[REQUIRED ACTION]:
Copy exactly the stretch of data below from the line with "(248, 504) none -> [59,727,76,741] // 2." through the line with "(519, 780) none -> [59,1147,76,1161] // 9.", including both of those lines.

[DATASET RECORDS]:
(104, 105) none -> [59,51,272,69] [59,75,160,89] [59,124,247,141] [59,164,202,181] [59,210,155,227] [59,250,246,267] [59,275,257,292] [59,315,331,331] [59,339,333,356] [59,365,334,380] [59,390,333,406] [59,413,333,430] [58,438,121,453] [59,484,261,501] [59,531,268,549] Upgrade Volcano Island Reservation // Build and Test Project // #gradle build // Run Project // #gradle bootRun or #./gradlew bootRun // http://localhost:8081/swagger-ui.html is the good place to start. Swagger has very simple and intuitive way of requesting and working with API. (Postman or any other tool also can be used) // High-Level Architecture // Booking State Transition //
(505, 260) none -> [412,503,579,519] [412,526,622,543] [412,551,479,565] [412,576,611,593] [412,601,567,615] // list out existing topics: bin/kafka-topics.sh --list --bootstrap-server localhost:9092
==
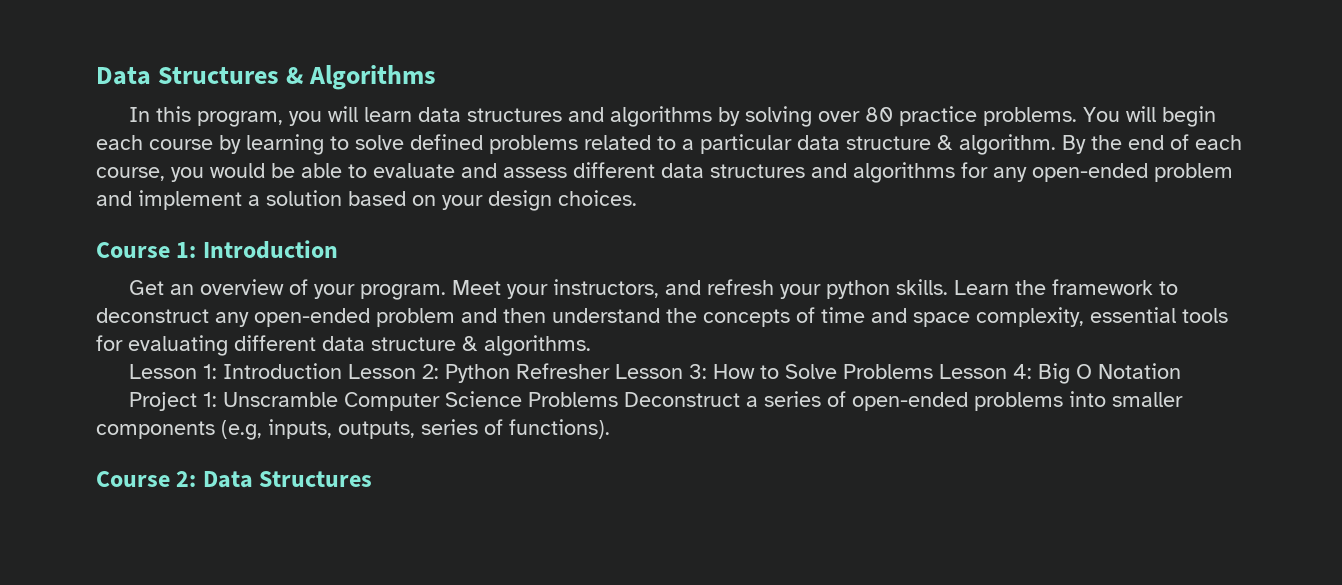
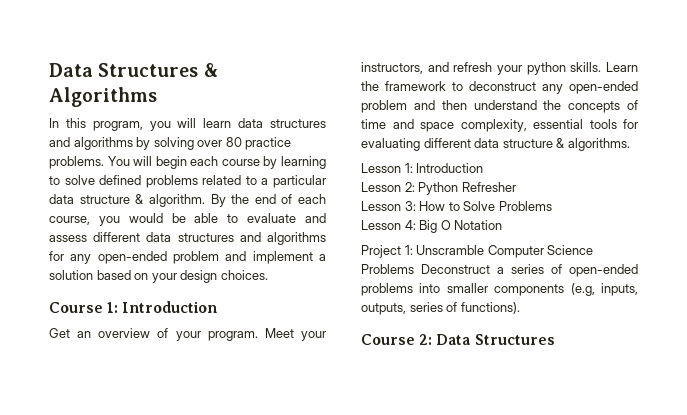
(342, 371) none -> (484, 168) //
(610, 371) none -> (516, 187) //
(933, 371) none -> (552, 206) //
* * *
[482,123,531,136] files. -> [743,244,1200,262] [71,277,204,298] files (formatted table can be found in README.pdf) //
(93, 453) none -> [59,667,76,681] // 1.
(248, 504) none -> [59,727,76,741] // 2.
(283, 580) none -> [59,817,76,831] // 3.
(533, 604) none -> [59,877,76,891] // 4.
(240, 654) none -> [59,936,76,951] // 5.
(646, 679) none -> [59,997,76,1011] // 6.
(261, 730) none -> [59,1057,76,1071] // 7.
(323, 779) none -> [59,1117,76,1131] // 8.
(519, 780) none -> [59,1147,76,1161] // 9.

[EXERCISE OUTPUT]:
(248, 504) none -> [59,727,76,741] // 2.
(283, 580) none -> [59,817,76,831] // 3.
(533, 604) none -> [59,877,76,891] // 4.
(240, 654) none -> [59,936,76,951] // 5.
(646, 679) none -> [59,997,76,1011] // 6.
(261, 730) none -> [59,1057,76,1071] // 7.
(323, 779) none -> [59,1117,76,1131] // 8.
(519, 780) none -> [59,1147,76,1161] // 9.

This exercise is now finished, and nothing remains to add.